Aujourd’hui, le nombre de projets ambitieux ayant recours à ces matières renouvelables va croissant. On pense à la tour Hypérion de Jean-Paul Viguier à Bordeaux, un immeuble de 16 étages et 55 mètres de haut construit en ossature bois livrée en 2021 – la plus haute construction en bois en France à ce jour, mais bientôt concurrencée par un autre immeuble de logements. «Plus de 10 000 bâtiments sont isolés en paille, dont beaucoup d’écoles, collèges, lycées, gymnases, etc. La France est pionnière dans le monde sur la construction en paille», rappelle à ce propos Dominique Gauzin-Müller. «On peut faire des choses élégantes et contemporaines avec les moyens du bord : ce n’est pas un appauvrissement de l’architecture, avance, lui, Christophe Aubertin, qui a signé en 2023 les nouvelles halles de Saint-Dizier (Haute-Marne), dont la pierre et le bois de sapin sont issus de filières courtes.
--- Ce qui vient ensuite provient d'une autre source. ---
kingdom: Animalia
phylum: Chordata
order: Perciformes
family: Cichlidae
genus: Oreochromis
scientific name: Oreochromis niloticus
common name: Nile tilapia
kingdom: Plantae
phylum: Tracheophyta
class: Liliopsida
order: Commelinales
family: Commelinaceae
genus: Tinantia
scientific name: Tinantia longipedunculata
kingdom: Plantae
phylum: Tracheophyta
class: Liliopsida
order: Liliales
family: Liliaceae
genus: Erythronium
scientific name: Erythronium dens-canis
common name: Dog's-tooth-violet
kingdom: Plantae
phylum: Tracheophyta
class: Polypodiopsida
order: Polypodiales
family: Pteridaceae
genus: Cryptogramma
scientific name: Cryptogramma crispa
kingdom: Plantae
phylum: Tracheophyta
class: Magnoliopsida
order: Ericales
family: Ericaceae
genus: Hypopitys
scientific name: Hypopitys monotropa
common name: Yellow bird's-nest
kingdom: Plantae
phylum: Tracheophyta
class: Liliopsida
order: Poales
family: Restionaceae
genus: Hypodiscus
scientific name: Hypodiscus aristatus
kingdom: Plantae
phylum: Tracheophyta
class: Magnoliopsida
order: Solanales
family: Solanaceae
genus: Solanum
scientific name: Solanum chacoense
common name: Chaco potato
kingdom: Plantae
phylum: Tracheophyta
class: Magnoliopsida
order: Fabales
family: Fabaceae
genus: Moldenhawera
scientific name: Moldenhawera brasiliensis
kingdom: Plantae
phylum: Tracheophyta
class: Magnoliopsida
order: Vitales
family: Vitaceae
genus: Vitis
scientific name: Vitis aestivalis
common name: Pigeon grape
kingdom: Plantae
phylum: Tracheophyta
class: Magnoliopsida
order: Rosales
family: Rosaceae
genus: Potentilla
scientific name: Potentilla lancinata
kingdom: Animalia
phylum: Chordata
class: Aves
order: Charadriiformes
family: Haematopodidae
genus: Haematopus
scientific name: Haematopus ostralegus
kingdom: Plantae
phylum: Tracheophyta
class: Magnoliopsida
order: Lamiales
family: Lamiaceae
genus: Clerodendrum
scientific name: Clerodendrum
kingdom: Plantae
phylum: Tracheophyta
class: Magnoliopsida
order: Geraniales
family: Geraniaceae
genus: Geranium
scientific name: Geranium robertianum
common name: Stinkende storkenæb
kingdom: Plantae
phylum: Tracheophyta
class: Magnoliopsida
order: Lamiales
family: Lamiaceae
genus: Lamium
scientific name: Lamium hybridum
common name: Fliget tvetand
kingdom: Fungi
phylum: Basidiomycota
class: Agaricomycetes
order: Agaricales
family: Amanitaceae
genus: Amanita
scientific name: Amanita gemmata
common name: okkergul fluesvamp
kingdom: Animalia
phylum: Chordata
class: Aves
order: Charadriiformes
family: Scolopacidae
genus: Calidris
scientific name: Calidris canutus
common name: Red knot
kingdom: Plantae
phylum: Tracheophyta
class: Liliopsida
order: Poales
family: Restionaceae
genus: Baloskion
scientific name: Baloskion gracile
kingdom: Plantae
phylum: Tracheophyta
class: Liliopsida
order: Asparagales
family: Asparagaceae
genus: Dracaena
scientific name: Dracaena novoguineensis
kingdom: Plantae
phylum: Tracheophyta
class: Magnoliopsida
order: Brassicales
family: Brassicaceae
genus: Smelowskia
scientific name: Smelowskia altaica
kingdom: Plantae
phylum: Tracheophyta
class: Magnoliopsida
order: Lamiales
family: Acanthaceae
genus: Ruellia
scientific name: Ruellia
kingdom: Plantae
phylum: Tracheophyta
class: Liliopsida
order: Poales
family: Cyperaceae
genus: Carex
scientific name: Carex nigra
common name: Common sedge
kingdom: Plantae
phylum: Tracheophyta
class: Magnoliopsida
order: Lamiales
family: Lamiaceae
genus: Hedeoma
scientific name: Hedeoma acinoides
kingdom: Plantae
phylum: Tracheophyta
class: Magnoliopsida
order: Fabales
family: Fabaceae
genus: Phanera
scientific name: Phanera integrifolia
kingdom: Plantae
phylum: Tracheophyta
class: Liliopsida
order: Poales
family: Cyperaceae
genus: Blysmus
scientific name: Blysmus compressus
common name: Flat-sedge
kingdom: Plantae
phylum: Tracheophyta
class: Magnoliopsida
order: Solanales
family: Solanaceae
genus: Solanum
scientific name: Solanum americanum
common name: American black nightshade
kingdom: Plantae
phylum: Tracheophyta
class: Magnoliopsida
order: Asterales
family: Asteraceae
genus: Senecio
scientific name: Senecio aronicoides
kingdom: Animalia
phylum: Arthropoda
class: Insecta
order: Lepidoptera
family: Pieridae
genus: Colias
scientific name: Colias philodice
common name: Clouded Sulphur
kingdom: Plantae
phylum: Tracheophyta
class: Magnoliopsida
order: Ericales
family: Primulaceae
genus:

Au contraire, en contrepartie on (re)découvre des matériaux et des écritures architecturales nouvelles se développent.» Dernière piste répondant aux impératifs d’économies de carbone et de réduction des déchets : le réemploi de matériaux, comme les portes, les tuiles ou les châssis de fenêtre. Ce à quoi s’emploient les architectes d’Architecturestudio dans la rénovation en cours de la cité administrative de Nancy.

Redonner sa place au vivant

Remettre de la nature en ville, voilà une autre idée qui a fait son chemin pour rafraîchir les villes minérales à l’instar de Paris ou rendre les sols à nouveau perméables. Mais il ne s’agit pas seulement de planter des centaines d’arbres ou de végétaliser des murs. C’est par exemple débitumer des cours d’école pour ramener in fine de la biodiversité, planter les toits de potagers pour nourrir la ville, favoriser les fermes urbaines et les jardins partagés ou créer des corridors verts, etc. «On prône ce qui va être en pleine terre, pas que du hors-sol. Cela peut participer à la création d’îlots de fraîcheur : le moindre cm² où on peut remettre de la vie, tant mieux», observe l’architecte Benoît Rougelot, cogérant de l’agence Landfabrik, promoteur de la paille. A Montpellier, pour le projet Respire, 131 logements passifs dans le quartier République, l’architecte Marc Lehmann, l’un des concepteurs, a choisi de replacer le vivant au centre du parc d’immeubles un îlot de nature en pleine terre, agrémenté d’une forêt de grands arbres à palabre pour favoriser le sentiment de communauté. Une façon de redonner sa place à la faune et la flore en ville tout en offrant de l’ombre et de la fraîcheur. «On parle de renaturation plutôt que de végétalisation», précise l’associé d’Architecturestudio. Encore faut-il que cela ne soit pas un geste purement cosmétique ou esthétique.